Families explore their creativity and leave with more than paint on canvas
Thanks to donors, stress-reducing art workshops help kids with cancer
“This is so relaxing! I don’t know why I don’t do it more often.”
This July, Cancer Services provided families the opportunity to enjoy creating art together. Facilitators Nancy Rhee and Lauren Vanderhorst guided children with cancer, their siblings, and adult caretakers through two art projects.
Rhee was inspired by the work of Italian Renaissance artist Guiseppe Arcimboldo. After a brief lesson introducing everyone to Arcimboldo and his art, Rhee instructed attendees to arrange fresh fruit into a human portrait. They then drew a still life of their fruit portraits using colored pencils. Moving forward, Rhee wanted the families to see joy and delight in unexpected places. She said, “Life isn’t always the way it appears. Out of chaos, surprise, joy and laughter can emerge.”
Vanderhorst guided attendees step-by-step on how to paint koi fish in a pond. As they painted, the group reflected on the meaning of hope and picked an important person in their life for the fish to represent. Vanderhorst shared that many attendees painted a school of fish to represent their families. She encouraged everyone to get creative by picking their own colors and rearranging the elements of the pond. Vanderhorst explained, “I wanted the kids and parents to find joy in the process of creating a painting…There are times when your painting is not going how you want it to. But pushing through and working with your mistakes will create lovely results.”
Attendees proudly display their completed artwork. You helped make the smiles on their faces happen!

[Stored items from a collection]
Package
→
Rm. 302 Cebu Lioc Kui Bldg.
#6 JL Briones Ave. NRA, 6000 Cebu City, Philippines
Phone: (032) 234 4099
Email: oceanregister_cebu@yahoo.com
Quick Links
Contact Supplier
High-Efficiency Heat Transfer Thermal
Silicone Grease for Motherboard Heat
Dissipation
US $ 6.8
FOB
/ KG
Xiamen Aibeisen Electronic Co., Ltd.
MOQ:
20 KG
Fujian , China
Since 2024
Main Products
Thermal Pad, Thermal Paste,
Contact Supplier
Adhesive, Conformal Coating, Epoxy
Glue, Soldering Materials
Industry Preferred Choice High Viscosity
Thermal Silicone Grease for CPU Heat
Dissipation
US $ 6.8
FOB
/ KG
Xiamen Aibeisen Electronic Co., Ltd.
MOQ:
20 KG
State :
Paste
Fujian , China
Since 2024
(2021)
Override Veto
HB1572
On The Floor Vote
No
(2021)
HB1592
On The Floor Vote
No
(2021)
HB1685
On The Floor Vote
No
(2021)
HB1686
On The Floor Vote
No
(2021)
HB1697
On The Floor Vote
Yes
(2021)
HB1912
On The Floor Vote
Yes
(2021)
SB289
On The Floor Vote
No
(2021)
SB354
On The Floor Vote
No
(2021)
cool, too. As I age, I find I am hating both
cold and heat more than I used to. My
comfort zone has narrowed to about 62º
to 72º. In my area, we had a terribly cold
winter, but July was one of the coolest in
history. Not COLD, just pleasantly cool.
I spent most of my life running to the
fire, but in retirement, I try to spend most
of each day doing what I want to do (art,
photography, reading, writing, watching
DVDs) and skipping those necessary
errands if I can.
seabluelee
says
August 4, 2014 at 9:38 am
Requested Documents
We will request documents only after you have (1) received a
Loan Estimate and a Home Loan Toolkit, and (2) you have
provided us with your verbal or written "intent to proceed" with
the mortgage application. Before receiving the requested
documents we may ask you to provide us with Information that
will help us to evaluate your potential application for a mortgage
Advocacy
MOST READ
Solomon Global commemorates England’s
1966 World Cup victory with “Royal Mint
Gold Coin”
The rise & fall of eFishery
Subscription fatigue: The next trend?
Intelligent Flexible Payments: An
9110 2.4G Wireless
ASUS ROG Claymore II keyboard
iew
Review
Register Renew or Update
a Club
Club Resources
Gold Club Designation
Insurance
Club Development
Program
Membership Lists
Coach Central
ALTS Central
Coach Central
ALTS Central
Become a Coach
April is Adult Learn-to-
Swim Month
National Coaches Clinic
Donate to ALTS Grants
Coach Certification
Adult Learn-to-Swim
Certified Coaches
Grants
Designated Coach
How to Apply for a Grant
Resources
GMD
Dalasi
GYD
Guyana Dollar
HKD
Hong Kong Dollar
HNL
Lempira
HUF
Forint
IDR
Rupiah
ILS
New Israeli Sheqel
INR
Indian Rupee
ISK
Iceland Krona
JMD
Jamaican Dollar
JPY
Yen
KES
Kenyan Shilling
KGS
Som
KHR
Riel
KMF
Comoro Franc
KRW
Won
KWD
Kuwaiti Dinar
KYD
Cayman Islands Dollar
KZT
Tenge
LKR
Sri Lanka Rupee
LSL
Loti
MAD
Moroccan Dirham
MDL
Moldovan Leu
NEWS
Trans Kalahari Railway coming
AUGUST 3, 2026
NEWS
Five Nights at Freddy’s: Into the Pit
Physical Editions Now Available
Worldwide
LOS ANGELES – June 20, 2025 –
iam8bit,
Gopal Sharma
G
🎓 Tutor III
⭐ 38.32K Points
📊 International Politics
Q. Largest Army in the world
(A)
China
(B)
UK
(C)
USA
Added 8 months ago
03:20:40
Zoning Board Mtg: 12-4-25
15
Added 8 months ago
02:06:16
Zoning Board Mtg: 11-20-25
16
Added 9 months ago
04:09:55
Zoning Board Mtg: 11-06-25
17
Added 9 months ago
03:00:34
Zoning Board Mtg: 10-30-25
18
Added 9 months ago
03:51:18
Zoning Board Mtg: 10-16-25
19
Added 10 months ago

- _Exercise directions_
Summarize the workshop article in two sentences. Rely only on the workshop article when responding.

- _Solution_
This July, Cancer Services offered art workshops where facilitators Nancy Rhee and Lauren Vanderhorst guided children with cancer, their siblings, and adult caretakers through two art projects. Rhee, inspired by Guiseppe Arcimboldo, had attendees arrange fresh fruit into a human portrait and draw it as a still life, while Vanderhorst led them in painting koi fish in a pond, with each fish representing an important person in their life.